You may remember how the phrase states' rights was used as a pejorative by enthusiasts for Alexander Hamilton's model of a powerful central government to dismiss and over-rule those who preferred Thomas Jefferson's vision of a federal relationship-wherein states governed domestic issues and Washington, D.C., governed national ones.
States' rights was primarily used in the arena of educational policy, where states resisting integration-motivated forced bussing were loudly criticized in states' rights terms by those demanding it.
The ultimate outcome was less integration not more.
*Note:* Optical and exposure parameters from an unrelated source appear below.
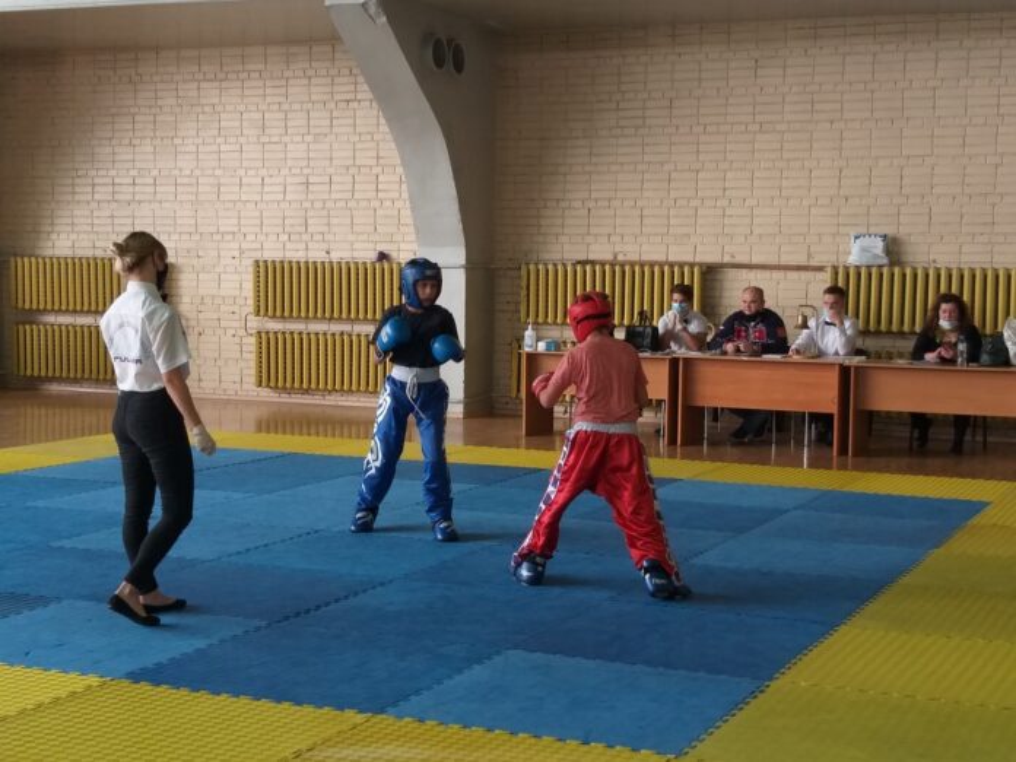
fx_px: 763
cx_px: 508
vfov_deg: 53.1
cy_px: 381
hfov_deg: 67.3
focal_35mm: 26
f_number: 1.7
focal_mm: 3.93
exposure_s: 1/100
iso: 64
Urban middle-class flight, both white and black, and eventually the withdrawal of forced bussing and similar initiatives occurred. Remember Kansas City's $2 billion court-ordered spending experiment? It was, for practical purposes, a complete educational policy failure, but that's a secondary point.
The primary point is that it's an interesting background to the adoption of the same states' rights argument by the same folks who had earlier disparaged it; when a national requirement they despised but couldn't prevent-that public school spending produce measurable results toward producing proficient students-led them to a finesse strategy they used their political clout to force adoption. Example: for the testing requirement of No Child Left Behind, they got the right for each state to substitute its own preferred (read: easier) test for the more rigorous national one, if it wished. All except one.
The State of Vermont chose to purchase, deploy, and publicize the results from NECAP, a test designed to show a 2/3 proficiency rate from the same cohort of students who made only 1/3 proficient on the federal (with unpublicized results) NAEP tests.
The State of Maryland chose to purchase, deploy, and publicize the results from MSA, the Maryland State Assessment. As for Vermont, the non-NAEP test seems to put public education in a far better light than the NAEP one. A University of Maryland study in 2007 documented exactly that conclusion.